Une escorte, sinon crac dedans !

Une escorte, sinon crac dedans !

Un arrêté royal d'Etienne Schouppe place en infraction une bonne partie des véhicules agricoles. EdA

Un arrêté royal d'Etienne Schouppe place en infraction une bonne partie des véhicules agricoles. Un député libéral réagit.

O n ne parle plus de « transport exceptionnel », mais de « véhicule exceptionnel », relève le député-bourgmestre libéral David Clarinval. C'est là qu'est l'os... On en arrive ainsi à imposer une escorte avec gyrophare aux moissonneuses-batteuses. David Clarinval vient donc d'écrire au secrétaire d'État à la Mobilité Étienne Schouppe pour lui signifier que son arrêté royal tout frais était impraticable.
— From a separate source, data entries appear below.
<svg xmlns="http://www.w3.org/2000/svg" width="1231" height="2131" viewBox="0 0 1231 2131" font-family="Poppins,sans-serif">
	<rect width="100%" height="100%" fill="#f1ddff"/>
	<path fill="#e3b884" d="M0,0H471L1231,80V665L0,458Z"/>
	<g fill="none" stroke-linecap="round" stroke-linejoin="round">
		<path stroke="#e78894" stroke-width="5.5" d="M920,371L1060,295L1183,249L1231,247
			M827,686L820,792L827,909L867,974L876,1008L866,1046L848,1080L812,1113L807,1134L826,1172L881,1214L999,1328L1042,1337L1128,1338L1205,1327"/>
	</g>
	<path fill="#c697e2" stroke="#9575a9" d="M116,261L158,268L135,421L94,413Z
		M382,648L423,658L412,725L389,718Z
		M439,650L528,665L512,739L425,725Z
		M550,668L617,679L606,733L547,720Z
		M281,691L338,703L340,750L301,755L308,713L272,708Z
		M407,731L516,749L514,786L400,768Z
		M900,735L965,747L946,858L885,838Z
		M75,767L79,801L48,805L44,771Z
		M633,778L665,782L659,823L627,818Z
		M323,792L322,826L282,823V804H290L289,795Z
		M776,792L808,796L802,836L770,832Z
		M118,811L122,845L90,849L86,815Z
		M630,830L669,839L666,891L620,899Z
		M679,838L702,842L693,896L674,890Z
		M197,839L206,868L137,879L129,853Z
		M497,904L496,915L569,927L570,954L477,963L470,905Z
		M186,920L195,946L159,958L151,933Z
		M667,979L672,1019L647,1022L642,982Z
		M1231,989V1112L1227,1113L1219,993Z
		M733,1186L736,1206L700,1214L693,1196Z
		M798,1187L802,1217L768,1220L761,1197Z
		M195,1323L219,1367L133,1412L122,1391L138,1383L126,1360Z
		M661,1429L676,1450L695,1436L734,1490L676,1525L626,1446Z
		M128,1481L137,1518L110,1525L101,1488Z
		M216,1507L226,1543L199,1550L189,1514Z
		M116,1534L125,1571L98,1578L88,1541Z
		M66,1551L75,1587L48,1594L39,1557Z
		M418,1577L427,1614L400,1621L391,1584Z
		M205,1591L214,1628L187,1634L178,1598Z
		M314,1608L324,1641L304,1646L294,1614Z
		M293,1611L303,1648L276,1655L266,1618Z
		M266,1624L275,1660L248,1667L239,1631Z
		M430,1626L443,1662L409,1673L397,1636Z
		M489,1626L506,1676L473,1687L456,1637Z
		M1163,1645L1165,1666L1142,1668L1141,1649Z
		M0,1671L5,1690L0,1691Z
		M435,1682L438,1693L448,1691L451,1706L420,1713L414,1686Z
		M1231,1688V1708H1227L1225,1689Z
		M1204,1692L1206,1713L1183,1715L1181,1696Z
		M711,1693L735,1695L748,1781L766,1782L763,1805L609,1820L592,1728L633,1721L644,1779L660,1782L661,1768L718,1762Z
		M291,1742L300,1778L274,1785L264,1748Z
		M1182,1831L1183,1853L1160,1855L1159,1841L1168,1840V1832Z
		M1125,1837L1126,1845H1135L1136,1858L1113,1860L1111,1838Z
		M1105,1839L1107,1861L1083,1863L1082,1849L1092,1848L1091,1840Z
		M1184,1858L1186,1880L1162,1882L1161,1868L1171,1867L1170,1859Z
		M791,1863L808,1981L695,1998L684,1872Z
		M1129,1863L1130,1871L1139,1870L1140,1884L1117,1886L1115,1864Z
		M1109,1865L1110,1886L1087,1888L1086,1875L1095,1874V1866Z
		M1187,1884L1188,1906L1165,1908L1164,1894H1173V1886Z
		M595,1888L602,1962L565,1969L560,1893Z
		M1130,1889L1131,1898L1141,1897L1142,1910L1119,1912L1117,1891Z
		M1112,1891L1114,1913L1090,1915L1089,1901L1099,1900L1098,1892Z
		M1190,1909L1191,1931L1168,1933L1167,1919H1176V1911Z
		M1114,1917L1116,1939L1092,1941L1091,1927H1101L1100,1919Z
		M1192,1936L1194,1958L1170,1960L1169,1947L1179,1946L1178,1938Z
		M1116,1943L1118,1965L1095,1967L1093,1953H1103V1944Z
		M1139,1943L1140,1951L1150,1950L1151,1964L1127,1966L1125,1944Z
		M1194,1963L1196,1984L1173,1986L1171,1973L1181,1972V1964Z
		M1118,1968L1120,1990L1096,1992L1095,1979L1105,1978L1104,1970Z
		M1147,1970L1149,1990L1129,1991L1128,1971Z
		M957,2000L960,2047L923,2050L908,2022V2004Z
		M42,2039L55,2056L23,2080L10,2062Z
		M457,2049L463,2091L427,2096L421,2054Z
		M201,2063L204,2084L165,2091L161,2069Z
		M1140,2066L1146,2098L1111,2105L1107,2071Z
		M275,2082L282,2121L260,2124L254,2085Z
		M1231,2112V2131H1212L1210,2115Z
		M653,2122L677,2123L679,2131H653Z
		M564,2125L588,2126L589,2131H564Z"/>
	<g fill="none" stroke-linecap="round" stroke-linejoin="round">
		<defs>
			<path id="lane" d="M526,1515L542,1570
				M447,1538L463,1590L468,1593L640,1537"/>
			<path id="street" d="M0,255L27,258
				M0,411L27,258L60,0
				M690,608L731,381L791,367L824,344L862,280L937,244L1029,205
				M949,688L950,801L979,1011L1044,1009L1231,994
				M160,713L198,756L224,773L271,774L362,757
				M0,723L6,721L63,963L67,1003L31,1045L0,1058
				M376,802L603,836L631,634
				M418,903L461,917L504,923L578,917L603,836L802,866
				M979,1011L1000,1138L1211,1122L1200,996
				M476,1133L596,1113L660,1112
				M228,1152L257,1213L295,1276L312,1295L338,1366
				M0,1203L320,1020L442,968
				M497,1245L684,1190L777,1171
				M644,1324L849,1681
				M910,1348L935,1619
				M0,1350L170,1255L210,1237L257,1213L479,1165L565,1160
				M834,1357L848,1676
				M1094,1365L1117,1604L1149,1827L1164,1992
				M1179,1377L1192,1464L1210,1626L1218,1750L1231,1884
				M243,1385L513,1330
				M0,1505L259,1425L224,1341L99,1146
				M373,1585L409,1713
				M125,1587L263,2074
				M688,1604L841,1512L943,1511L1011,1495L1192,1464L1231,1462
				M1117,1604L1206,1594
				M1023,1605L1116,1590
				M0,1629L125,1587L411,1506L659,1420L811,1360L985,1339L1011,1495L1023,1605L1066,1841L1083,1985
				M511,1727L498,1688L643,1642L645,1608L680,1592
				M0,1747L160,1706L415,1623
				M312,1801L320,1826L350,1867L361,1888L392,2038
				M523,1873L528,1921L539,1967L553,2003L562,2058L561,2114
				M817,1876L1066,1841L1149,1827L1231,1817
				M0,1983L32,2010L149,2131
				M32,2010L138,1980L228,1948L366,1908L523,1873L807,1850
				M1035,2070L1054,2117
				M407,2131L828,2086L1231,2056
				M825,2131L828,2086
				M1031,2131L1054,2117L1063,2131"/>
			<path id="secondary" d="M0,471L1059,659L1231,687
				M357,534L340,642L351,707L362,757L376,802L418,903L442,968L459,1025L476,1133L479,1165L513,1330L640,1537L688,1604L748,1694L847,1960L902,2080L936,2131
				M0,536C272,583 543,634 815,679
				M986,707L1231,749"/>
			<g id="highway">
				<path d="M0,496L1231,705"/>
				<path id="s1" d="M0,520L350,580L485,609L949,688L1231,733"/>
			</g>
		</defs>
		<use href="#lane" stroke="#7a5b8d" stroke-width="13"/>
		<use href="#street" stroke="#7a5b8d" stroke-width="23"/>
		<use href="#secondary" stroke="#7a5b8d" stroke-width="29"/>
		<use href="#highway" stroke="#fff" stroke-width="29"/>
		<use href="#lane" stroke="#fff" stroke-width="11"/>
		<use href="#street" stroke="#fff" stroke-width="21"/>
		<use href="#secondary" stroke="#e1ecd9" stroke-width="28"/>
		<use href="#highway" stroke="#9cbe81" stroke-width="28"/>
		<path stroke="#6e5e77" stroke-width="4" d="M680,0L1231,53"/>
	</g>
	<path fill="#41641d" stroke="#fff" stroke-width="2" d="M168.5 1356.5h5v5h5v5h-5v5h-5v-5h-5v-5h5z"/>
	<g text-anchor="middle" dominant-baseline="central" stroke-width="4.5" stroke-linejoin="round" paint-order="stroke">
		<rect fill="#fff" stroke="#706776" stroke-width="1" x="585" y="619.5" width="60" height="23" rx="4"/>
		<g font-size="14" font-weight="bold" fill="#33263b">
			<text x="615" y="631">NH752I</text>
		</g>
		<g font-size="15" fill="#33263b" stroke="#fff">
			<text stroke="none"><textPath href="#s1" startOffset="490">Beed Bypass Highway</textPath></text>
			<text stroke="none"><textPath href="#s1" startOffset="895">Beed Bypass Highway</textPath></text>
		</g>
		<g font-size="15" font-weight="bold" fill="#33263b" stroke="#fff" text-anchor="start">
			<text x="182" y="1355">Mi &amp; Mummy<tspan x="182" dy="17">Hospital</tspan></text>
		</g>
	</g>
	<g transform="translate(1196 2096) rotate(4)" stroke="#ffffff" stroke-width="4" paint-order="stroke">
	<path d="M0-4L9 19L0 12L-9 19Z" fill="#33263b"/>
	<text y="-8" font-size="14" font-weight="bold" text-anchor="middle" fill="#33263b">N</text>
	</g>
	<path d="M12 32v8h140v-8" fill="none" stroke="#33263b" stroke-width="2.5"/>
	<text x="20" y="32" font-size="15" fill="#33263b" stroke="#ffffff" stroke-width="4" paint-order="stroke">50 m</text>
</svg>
Explications.

Dans le lot des véhicules exceptionnels, on inclut en général des convois assez impressionnants, comme ceux qui transportent les pales d'éoliennes, par exemple. Mais aussi « tout véhicule qui par sa construction ou sa charge indivisible dépasse les limites fixées par le code de la route »... On y est vite, quand on évoque les machines agricoles.

Or, depuis le 1er juillet, date de l'entrée en vigueur d'un arrêté royal pris par le secrétaire d'État Étienne Schouppe, les moissonneuses-batteuses ou certains gros tracteurs agricoles sont soumis à la même règle que les convois décrits plus haut : s'ils passent les 3,50 mètres de large, ils sont contraints de faire appel à une escorte spéciale. Ce qui les place en grande majorité en infraction d'office. En effet, peu d'agriculteurs sont en mesure de respecter la nouvelle norme.

« Impossible, inacceptable »
Il fallait déjà passer par une procédure d'autorisation. Elle devient payante (75 ?). Soit. Il fallait aussi, assez logiquement, doter le véhicule de toute une série de signaux destinés à le rendre le plus visible possible par les autres usagers de la route.

En plus de ces précautions, il faut donc aussi faire appel à un engin accompagnateur pour un charroi de plus de 3,50 mètres de large. Pas n'importe quel engin accompagnateur : il sera jaune et équipé notamment d'un gyrophare sur le toit. Et il bénéficiera de l'agrément du ministère de l'Intérieur, parce que la matière relève d'une activité de gardiennage.

Dans la revue Plein Champ qu'elle édite, la Fédération wallonne de l'agriculture (FWA) ne mâche pas ses mots. « Il est manifeste que ceux qui ont rédigé ce nouvel arrêté ont totalement perdu de vue les spécificités du charroi agricole ». La Fédération jugeait déjà les contraintes assez lourdes pour ces véhicules. Mais là, « c'est totalement inacceptable. Avec la meilleure volonté du monde, il est tout simplement devenu impossible à un agriculteur ou à un entrepreneur de travaux agricoles de circuler sur la voie publique avec un véhicule de grande largeur en respectant les obligations réglementaires », poursuit la FWA.

Issu d'une région rurale, David Clarinval est bien d'accord. C'est d'ailleurs cet article de Plein Champ qui a attiré son attention. Il demande à Étienne Schouppe de consulter le secteur et de modifier correctement l'arrêté royal en question. Rapidement. Les moissons sont en cours.